Los mosaicos romanos tenían finalidades supersticiosas y religiosas

Cuando analizamos una obra de arte antigua, es fácil caer en el error de analizarla desde el momento actual, centrándose en su naturaleza artística sin caer en la cuenta de que, en realidad, lo que ahora nosotros vemos como objetos artísticos antiguos eran en realidad objetos funcionales que se realizaban atendiendo bien a necesidades materiales bien a la pura supestición, la magia la religión de la época.

UC3M/DICYT Ahuyentar la mala suerte, el mal de ojo y, en suma, a los envidiosos. Ese era uno de los cometidos de los mosaicos en la Antigua Roma, según una investigación coordinada por la Universidad Carlos III de Madrid (UC3M) que analiza los rituales y prácticas mágicas en estas representaciones artísticas.

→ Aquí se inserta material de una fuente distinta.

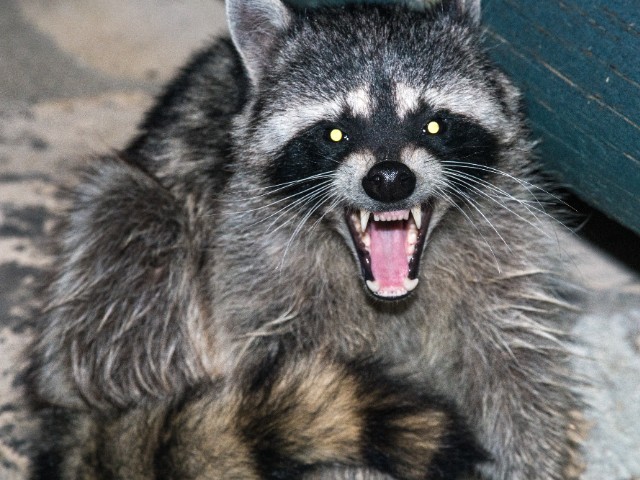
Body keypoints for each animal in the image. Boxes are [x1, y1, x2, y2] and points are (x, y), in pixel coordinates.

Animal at [30, 0, 582, 479]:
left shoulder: (503, 257)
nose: (389, 179)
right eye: (335, 133)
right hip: (131, 238)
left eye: (433, 124)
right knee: (129, 222)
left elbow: (517, 373)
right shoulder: (256, 279)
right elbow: (304, 394)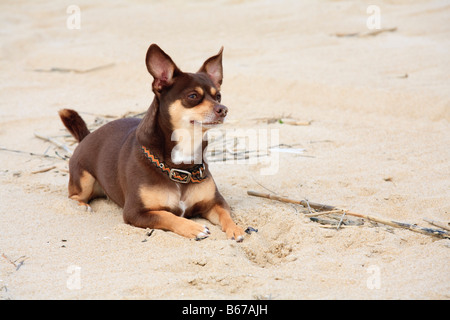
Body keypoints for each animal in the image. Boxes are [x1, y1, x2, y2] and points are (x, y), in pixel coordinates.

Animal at [59, 43, 246, 241]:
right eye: (193, 96)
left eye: (218, 96)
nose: (223, 109)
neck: (181, 165)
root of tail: (86, 136)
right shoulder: (136, 212)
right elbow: (167, 215)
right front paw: (193, 227)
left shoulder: (214, 203)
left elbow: (225, 214)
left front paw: (235, 228)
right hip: (84, 180)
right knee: (74, 196)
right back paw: (82, 206)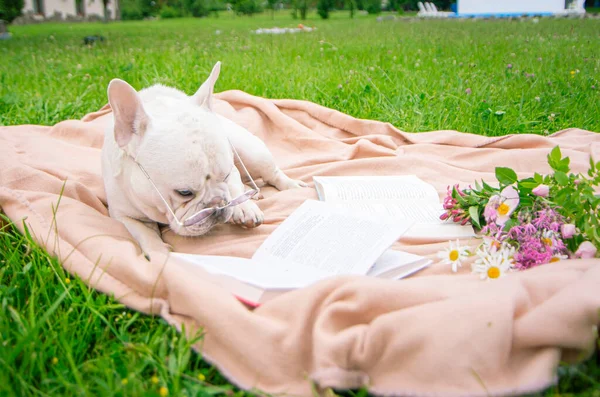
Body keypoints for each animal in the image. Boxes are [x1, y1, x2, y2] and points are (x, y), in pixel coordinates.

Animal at [102, 61, 304, 260]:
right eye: (184, 192)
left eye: (225, 176)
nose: (218, 204)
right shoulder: (123, 215)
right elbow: (144, 233)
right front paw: (158, 252)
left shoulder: (233, 170)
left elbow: (235, 185)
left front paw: (244, 207)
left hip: (252, 152)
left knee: (271, 173)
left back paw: (291, 185)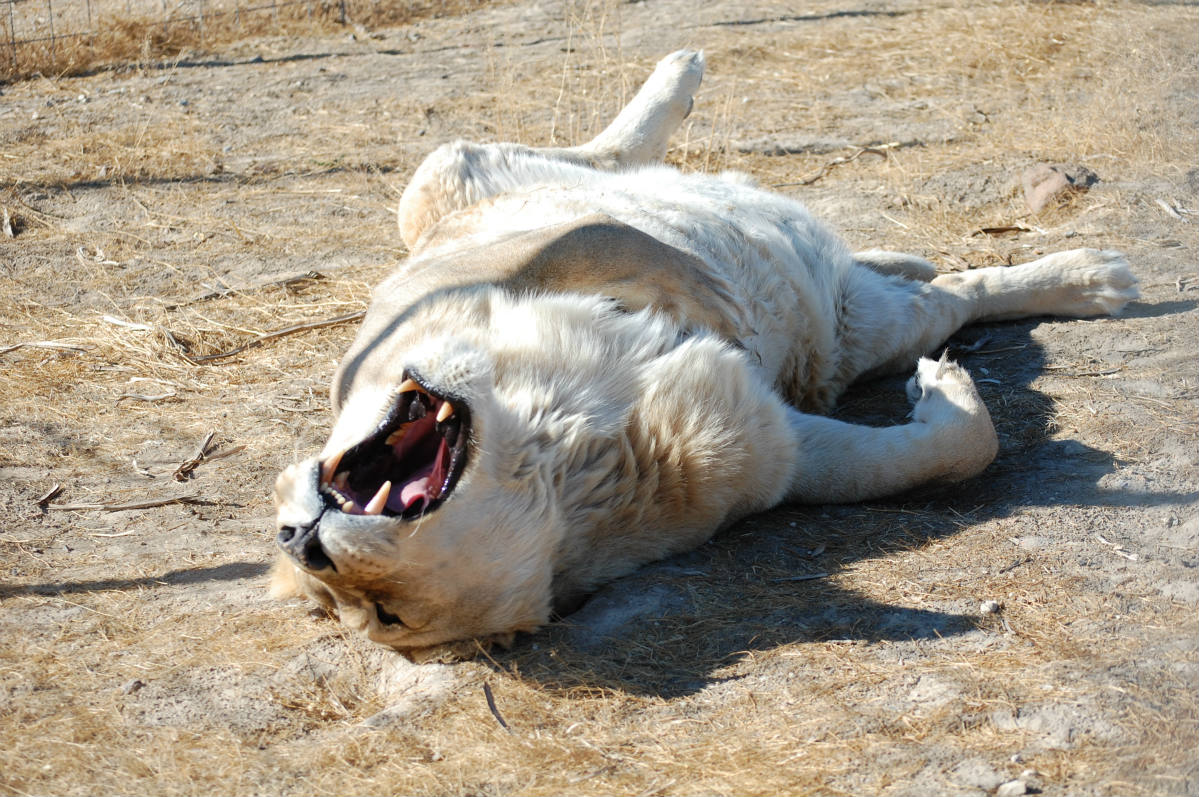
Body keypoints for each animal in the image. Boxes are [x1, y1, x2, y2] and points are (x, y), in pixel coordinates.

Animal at [271, 51, 1138, 654]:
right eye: (382, 612)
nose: (303, 539)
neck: (552, 444)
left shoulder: (474, 274)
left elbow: (618, 241)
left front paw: (708, 297)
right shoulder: (775, 446)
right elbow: (952, 453)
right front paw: (942, 394)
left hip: (440, 183)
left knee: (591, 161)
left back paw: (678, 76)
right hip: (865, 330)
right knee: (948, 294)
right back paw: (1088, 280)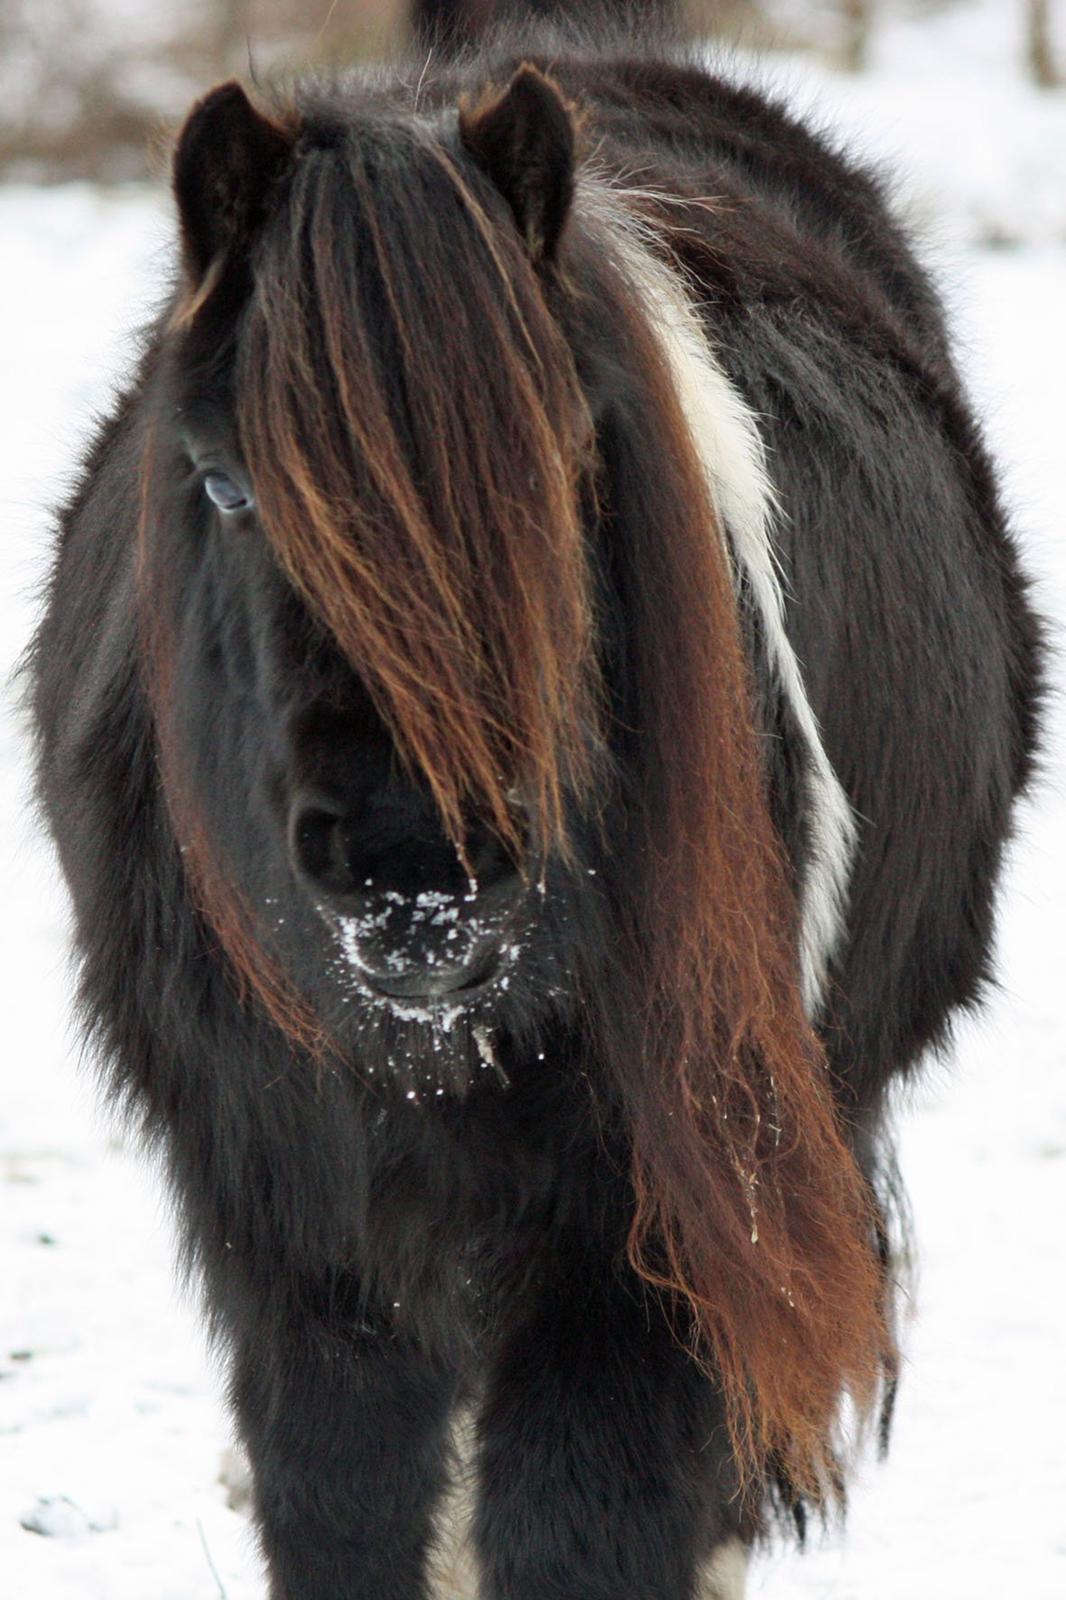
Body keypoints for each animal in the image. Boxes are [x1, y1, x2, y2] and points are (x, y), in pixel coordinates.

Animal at [31, 28, 1037, 1600]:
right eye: (224, 484)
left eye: (565, 471)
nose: (417, 874)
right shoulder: (294, 1237)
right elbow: (347, 1510)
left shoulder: (644, 1243)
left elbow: (586, 1523)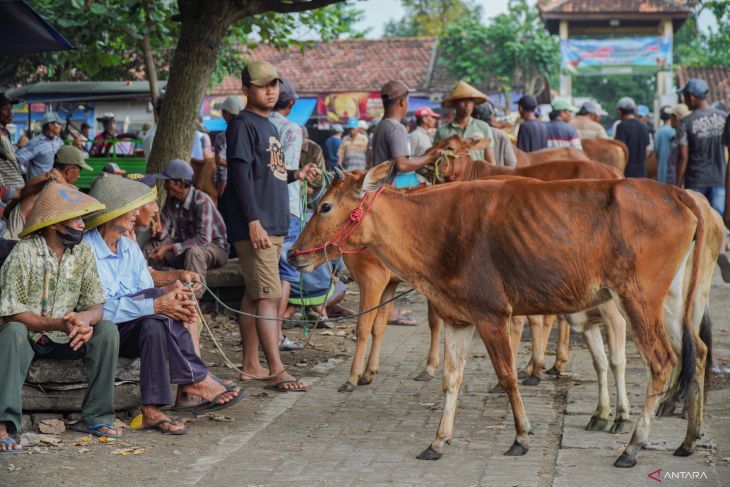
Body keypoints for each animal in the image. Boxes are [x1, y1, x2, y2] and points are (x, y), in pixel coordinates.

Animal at [290, 165, 704, 468]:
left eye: (325, 206)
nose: (294, 254)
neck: (436, 227)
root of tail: (677, 193)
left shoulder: (491, 315)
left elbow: (507, 376)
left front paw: (520, 436)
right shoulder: (457, 318)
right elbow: (451, 380)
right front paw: (438, 441)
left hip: (638, 299)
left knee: (662, 360)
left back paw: (633, 446)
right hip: (672, 301)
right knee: (696, 352)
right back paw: (687, 440)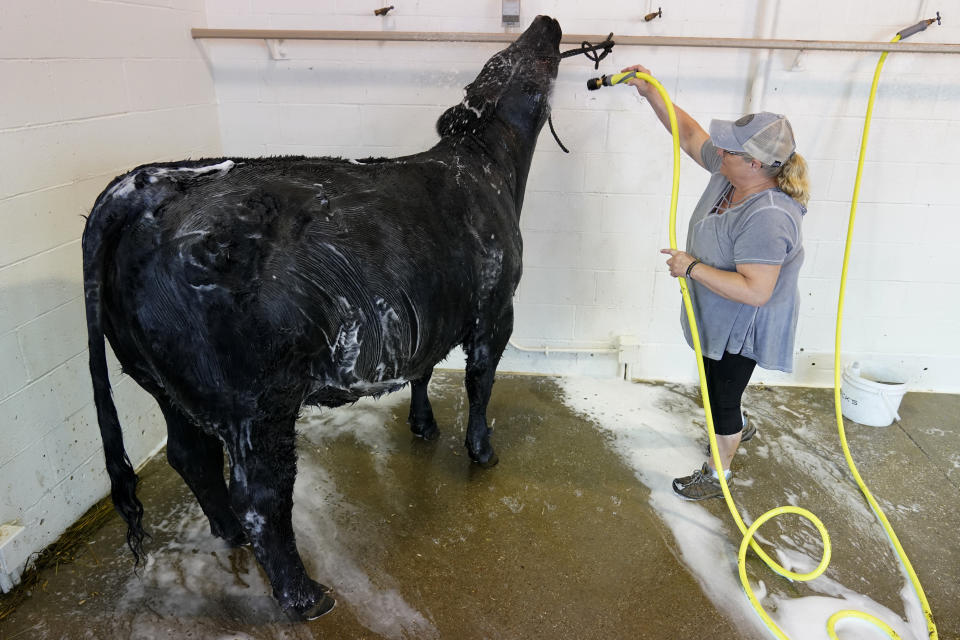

Las fuentes literarias antiguas y los datos proporcionados por la arqueología ofrecen mucha información acerca de las creencias religiosas de los romanos, como sus rituales y prácticas mágicas o funerarias. “Con esta investigación pretendíamos conocer cómo se representan estas creencias en los mosaicos romanos de todo el Imperio”, indica la profesora de Historia Antigua de la UC3M, Luz Neira, coordinadora del equipo de doce investigadores que acaba de publicar sus conclusiones en el libro Religiosidad, rituales y prácticas mágicas en los mosaicos romanos (CVG, 2014).

Los mosaicos no son solo una obra de arte, sino también una fuente documental de primera magnitud para el estudio de la historia, destacan los investigadores. Su análisis revela la visión que los ciudadanos más poderosos tenían sobre estos temas, ya que eran las élites, principalmente, quienes los encargaban para sus entornos domésticos y privados. “Las representaciones más habituales versan sobre el matrimonio, los sacrificios (el acto ritual de religiosidad por antonomasia), o escenas contra el mal del ojo y que intentan proteger contra la envidia”, explica la profesora Neira.

Este tipo de mosaicos tenía un efecto apotropaico, es decir, eran una especie de mecanismo de defensa en la superstición romana para alejar los malos espíritus. Para protegerse del mal de ojo, por ejemplo, recurrían a la representación del ojo atravesado por una lanza y rodeado de animales, en algunos casos con inscripciones. Para disuadir a los envidiosos, en los vestíbulos de las casas se situaban imágenes de personajes de la mitología con falos prominentes o escenas que los ahuyentaran, como un mosaico en la isla de Cefalonia donde aparece representado el envidioso como alguien que está retorciéndose y estrangulándose a sí mismo por la envidia que le produce la casa que está contemplando.